Always a person with Epilepsy

I have a dear friend who coincidentally had seizures earlier in her life. I never knew that she had them until I started having seizures. And then one day she decided it was okay to talk about it.

When she was in college she started having seizures. When she went to the neurologist he asked her if she had a history of seizures. She said "NO" and at the same time, her mother, who had accompanied her to the doctor's visit, said "YES".

My friend was shocked. She had no idea she had seizures as a young child. Her parents had never told her! Looking back now, she remembers a few incidents which were never explained to her in her youth. College brought on the "perfect storm" for her, with stress and sometimes a lack of sleep. She went on medication and her seizures became controlled.

Her seizures were held at bay for quite some time and then years later her neurologist allowed her to go off of medication. For the past 10+ years now she has been off medication and seizure-free. But somtimes I wonder... are we really ever "seizure-free" entirely?

Over these past years she has had moments that she and I both describe as "brain pain", where you have a sharp head pain. She has had times where her face appeared to droop, as if she were having a stroke. Not everything has been perfect, but she has been able to live without medication and in a somewhat "seizure-free" world.

That has all changed now, as her seizures have surfaced once more and she is now awaiting an appointment with the Epileptologist's office in Omaha. In her and my mind, it cannot come soon enough. We know she will have a consultation, and then probably be referred for an MRI and EEG testing. It has been years since she has had either. We know that the conversation will inevitably come up regarding medication or going back on medication. I think she has had enough seizure activity these past few weeks that she is ready to accept that route if that is where testing and consultation leads her.

My husband and I recently met a young man in his 30's who had a stroke about 18 months ago. You wouldn't know it, as he is strong and young and healthy. You wouldn't suspect that he was hospitalized for a long period of time, learning to walk/talk and rehab. In a conversation with him, I asked him if he was on any medication since his stroke. He is only on one and it is a cholesterol medication. He said he "fought hard" to not be on meds.

I remember when I first started medication. It was Tegretol and I was miserable.
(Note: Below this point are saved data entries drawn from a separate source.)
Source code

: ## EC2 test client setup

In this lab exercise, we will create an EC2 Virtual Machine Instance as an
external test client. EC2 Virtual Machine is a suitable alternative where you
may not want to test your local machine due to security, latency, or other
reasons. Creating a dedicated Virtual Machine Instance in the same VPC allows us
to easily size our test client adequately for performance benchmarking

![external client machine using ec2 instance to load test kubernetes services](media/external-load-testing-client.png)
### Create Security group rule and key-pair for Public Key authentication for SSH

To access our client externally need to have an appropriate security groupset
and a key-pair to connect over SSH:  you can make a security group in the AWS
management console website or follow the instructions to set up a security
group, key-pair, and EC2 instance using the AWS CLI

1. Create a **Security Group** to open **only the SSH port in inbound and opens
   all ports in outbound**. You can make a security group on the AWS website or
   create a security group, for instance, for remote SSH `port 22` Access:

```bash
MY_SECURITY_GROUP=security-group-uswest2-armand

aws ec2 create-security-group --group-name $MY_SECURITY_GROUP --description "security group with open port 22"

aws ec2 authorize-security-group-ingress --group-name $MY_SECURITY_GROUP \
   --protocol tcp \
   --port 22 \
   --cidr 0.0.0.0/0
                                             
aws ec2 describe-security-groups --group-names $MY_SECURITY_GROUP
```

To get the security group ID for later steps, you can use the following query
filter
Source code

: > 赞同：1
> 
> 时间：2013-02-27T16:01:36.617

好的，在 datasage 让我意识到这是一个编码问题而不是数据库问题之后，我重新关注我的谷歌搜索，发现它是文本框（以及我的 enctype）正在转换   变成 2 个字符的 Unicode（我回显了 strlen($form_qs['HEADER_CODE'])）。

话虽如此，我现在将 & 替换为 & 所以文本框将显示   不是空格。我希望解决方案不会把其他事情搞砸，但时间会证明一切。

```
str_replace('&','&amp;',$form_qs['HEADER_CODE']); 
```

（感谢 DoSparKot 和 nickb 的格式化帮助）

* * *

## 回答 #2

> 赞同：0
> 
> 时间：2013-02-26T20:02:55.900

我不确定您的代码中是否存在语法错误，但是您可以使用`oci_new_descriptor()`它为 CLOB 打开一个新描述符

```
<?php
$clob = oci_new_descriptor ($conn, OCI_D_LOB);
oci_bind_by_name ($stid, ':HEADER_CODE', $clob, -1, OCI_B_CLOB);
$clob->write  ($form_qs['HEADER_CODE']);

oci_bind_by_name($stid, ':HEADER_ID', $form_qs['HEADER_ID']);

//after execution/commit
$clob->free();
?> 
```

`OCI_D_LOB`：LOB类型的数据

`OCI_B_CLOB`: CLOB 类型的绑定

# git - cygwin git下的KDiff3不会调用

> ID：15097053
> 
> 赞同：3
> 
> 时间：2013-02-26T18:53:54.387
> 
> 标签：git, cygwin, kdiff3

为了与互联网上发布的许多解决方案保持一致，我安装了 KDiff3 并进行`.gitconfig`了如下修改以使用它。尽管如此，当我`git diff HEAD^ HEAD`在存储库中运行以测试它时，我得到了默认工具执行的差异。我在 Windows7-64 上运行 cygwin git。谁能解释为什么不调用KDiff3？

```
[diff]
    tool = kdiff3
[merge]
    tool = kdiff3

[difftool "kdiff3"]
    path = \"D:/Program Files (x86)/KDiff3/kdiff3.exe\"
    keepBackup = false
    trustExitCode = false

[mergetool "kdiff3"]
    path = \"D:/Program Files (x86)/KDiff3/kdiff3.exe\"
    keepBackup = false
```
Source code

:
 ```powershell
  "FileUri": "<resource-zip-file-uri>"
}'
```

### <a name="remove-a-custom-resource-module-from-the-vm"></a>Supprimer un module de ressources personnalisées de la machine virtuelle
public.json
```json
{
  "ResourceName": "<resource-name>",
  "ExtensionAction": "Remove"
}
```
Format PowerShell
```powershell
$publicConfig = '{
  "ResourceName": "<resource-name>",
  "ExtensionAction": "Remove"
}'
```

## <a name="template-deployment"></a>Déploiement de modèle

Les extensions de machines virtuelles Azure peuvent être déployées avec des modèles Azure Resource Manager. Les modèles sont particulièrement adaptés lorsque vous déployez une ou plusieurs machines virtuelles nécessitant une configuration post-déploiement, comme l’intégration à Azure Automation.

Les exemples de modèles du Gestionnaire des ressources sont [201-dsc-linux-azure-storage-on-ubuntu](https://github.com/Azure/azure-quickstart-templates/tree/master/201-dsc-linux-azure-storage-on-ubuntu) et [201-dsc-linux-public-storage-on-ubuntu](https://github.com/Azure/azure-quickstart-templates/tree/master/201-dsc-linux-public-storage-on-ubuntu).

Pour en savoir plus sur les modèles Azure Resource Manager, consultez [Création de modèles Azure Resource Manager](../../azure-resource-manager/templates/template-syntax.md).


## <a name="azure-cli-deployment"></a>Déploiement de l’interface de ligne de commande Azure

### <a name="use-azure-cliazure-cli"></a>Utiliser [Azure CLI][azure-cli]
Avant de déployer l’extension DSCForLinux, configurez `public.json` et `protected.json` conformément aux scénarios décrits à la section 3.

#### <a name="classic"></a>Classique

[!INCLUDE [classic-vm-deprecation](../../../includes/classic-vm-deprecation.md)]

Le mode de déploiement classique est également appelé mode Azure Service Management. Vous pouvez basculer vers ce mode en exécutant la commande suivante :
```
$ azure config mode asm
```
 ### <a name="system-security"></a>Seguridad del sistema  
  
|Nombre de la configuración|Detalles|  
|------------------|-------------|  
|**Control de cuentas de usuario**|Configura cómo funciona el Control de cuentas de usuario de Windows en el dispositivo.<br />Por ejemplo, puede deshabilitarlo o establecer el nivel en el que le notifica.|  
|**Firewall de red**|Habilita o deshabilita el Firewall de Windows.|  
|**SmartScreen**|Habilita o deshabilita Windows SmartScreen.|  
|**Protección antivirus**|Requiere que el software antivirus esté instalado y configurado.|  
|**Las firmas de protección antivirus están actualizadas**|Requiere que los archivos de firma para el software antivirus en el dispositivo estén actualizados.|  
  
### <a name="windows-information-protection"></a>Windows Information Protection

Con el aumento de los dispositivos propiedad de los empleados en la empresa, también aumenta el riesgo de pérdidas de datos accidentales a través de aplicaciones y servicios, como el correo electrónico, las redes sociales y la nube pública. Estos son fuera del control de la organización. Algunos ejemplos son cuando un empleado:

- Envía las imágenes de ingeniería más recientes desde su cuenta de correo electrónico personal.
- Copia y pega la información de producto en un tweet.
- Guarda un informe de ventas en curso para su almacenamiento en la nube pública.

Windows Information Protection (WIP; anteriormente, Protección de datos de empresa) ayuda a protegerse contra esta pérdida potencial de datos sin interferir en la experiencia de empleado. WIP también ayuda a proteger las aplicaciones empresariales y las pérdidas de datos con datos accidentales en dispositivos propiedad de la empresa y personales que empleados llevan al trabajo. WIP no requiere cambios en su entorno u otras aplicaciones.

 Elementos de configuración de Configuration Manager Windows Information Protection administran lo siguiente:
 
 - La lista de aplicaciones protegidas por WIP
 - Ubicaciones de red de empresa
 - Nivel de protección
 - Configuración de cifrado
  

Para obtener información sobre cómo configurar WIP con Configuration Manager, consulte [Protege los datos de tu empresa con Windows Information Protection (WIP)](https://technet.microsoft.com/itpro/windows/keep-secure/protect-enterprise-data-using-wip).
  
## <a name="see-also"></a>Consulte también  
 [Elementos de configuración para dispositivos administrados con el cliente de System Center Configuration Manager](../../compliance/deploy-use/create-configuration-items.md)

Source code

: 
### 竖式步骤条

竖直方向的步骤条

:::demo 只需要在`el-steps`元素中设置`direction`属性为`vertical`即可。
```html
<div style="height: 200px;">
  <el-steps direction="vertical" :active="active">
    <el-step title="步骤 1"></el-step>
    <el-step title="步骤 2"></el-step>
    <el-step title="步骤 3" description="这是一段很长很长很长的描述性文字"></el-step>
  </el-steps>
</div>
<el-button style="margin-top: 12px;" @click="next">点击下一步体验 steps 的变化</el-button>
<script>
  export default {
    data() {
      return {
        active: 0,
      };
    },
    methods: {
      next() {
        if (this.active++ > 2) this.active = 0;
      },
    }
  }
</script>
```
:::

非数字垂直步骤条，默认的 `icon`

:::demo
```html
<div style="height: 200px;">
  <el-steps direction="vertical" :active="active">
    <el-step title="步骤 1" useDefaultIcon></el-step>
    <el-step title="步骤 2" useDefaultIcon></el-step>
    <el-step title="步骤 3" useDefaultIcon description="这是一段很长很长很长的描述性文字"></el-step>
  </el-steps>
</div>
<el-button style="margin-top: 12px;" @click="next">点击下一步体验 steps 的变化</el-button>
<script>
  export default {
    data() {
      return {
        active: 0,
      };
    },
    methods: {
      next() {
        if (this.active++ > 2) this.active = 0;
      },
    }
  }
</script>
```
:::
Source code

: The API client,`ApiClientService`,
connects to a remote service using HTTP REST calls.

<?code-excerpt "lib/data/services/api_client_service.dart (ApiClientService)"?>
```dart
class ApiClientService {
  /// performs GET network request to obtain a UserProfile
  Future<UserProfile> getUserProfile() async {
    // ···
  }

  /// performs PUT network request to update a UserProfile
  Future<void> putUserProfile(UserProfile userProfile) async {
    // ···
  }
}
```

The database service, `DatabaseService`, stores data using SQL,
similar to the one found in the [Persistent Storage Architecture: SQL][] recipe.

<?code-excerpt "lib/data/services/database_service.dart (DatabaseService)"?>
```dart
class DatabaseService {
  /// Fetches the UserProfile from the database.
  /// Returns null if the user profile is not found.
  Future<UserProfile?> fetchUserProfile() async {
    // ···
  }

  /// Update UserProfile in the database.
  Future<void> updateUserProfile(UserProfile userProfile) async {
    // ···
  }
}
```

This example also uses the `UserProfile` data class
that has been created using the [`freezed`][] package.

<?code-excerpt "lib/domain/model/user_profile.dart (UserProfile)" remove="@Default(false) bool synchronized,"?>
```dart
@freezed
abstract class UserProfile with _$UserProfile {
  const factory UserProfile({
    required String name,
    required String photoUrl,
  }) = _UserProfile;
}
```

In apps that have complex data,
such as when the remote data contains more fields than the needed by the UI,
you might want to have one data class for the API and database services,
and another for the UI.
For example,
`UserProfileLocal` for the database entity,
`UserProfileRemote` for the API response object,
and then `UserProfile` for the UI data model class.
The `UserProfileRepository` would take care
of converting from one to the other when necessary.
I remember dreading taking medication. I kept thinking of the medication bottles that adorned the dining room table at my grandparent's house. Who wants to take medication if they don't have to? I hesitated at taking aspirin. I would suffer through a day or two headache without taking anything just because I wanted to get through it without the aid of medication... even an aspirin.

My body was so overtaken by seizures that I finally gave in as well and have lived a life with anticonvulsants and medication changes over the years. I hope that one day I can be medication free, but in the meantime I am enjoying my "seizure-free" moments and relishing every day that goes by when I do not have to think about the fear of a seizure.